AIM OF THE EXERCISE> Return the full listing, so that each line matches the original exactly.

MATERIAL FOR THIS EXERCISE>

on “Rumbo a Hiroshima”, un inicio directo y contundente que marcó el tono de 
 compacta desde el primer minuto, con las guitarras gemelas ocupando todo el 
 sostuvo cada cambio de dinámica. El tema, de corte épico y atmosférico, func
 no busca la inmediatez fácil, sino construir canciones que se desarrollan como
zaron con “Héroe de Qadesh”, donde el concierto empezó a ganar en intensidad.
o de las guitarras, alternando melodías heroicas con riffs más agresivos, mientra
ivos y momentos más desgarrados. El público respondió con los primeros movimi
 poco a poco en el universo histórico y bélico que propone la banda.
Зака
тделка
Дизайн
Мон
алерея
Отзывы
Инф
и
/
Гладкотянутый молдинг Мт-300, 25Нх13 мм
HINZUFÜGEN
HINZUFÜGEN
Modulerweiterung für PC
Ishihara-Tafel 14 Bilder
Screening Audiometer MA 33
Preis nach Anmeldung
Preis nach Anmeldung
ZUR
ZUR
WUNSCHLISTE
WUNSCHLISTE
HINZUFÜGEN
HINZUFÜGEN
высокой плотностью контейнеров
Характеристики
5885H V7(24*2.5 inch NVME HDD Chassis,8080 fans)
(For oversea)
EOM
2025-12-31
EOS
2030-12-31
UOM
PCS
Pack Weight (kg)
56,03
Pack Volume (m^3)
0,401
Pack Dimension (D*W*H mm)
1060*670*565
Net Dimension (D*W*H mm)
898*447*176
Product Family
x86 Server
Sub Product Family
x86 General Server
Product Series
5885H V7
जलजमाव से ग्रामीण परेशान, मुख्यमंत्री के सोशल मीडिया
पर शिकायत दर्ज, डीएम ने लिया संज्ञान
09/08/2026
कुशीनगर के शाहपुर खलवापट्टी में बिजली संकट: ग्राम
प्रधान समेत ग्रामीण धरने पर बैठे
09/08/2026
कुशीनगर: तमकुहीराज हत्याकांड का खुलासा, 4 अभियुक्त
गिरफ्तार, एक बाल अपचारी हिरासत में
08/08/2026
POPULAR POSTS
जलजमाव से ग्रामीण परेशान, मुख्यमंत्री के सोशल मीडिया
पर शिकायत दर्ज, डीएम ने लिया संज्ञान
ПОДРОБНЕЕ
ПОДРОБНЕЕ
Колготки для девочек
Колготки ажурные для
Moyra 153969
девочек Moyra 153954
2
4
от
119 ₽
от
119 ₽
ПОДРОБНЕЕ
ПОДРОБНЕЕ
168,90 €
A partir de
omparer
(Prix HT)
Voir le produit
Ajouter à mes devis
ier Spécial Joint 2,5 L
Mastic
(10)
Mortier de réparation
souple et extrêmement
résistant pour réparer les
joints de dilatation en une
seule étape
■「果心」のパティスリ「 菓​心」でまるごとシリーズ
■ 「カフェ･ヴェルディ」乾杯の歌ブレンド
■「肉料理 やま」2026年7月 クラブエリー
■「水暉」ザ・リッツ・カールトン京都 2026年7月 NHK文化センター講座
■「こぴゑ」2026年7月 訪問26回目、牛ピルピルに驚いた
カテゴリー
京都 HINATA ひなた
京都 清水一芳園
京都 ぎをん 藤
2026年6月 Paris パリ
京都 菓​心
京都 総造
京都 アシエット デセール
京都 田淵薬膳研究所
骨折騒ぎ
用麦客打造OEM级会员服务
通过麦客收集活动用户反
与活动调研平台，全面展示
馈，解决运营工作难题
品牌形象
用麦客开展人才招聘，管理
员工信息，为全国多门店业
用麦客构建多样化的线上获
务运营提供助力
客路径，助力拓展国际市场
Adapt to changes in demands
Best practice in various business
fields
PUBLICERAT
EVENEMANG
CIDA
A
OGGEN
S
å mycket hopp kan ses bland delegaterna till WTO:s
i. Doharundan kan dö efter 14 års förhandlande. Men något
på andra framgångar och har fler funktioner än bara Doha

EXERCISE ANSWER>
on “Rumbo a Hiroshima”, un inicio directo y contundente que marcó el tono de 
 compacta desde el primer minuto, con las guitarras gemelas ocupando todo el 
 sostuvo cada cambio de dinámica. El tema, de corte épico y atmosférico, func
 no busca la inmediatez fácil, sino construir canciones que se desarrollan como
zaron con “Héroe de Qadesh”, donde el concierto empezó a ganar en intensidad.
o de las guitarras, alternando melodías heroicas con riffs más agresivos, mientra
ivos y momentos más desgarrados. El público respondió con los primeros movimi
 poco a poco en el universo histórico y bélico que propone la banda.
Зака
тделка
Дизайн
Мон
алерея
Отзывы
Инф
и
/
Гладкотянутый молдинг Мт-300, 25Нх13 мм
HINZUFÜGEN
HINZUFÜGEN
Modulerweiterung für PC
Ishihara-Tafel 14 Bilder
Screening Audiometer MA 33
Preis nach Anmeldung
Preis nach Anmeldung
ZUR
ZUR
WUNSCHLISTE
WUNSCHLISTE
HINZUFÜGEN
HINZUFÜGEN
высокой плотностью контейнеров
Характеристики
5885H V7(24*2.5 inch NVME HDD Chassis,8080 fans)
(For oversea)
EOM
2025-12-31
EOS
2030-12-31
UOM
PCS
Pack Weight (kg)
56,03
Pack Volume (m^3)
0,401
Pack Dimension (D*W*H mm)
1060*670*565
Net Dimension (D*W*H mm)
898*447*176
Product Family
x86 Server
Sub Product Family
x86 General Server
Product Series
5885H V7
जलजमाव से ग्रामीण परेशान, मुख्यमंत्री के सोशल मीडिया
पर शिकायत दर्ज, डीएम ने लिया संज्ञान
09/08/2026
कुशीनगर के शाहपुर खलवापट्टी में बिजली संकट: ग्राम
प्रधान समेत ग्रामीण धरने पर बैठे
09/08/2026
कुशीनगर: तमकुहीराज हत्याकांड का खुलासा, 4 अभियुक्त
गिरफ्तार, एक बाल अपचारी हिरासत में
08/08/2026
POPULAR POSTS
जलजमाव से ग्रामीण परेशान, मुख्यमंत्री के सोशल मीडिया
पर शिकायत दर्ज, डीएम ने लिया संज्ञान
ПОДРОБНЕЕ
ПОДРОБНЕЕ
Колготки для девочек
Колготки ажурные для
Moyra 153969
девочек Moyra 153954
2
4
от
119 ₽
от
119 ₽
ПОДРОБНЕЕ
ПОДРОБНЕЕ
168,90 €
A partir de
omparer
(Prix HT)
Voir le produit
Ajouter à mes devis
ier Spécial Joint 2,5 L
Mastic
(10)
Mortier de réparation
souple et extrêmement
résistant pour réparer les
joints de dilatation en une
seule étape
■「果心」のパティスリ「 菓​心」でまるごとシリーズ
■ 「カフェ･ヴェルディ」乾杯の歌ブレンド
■「肉料理 やま」2026年7月 クラブエリー
■「水暉」ザ・リッツ・カールトン京都 2026年7月 NHK文化センター講座
■「こぴゑ」2026年7月 訪問26回目、牛ピルピルに驚いた
カテゴリー
京都 HINATA ひなた
京都 清水一芳園
京都 ぎをん 藤
2026年6月 Paris パリ
京都 菓​心
京都 総造
京都 アシエット デセール
京都 田淵薬膳研究所
骨折騒ぎ
用麦客打造OEM级会员服务
通过麦客收集活动用户反
与活动调研平台，全面展示
馈，解决运营工作难题
品牌形象
用麦客开展人才招聘，管理
员工信息，为全国多门店业
用麦客构建多样化的线上获
务运营提供助力
客路径，助力拓展国际市场
Adapt to changes in demands
Best practice in various business
fields
PUBLICERAT
EVENEMANG
CIDA
A
OGGEN
S
å mycket hopp kan ses bland delegaterna till WTO:s
i. Doharundan kan dö efter 14 års förhandlande. Men något
på andra framgångar och har fler funktioner än bara Doha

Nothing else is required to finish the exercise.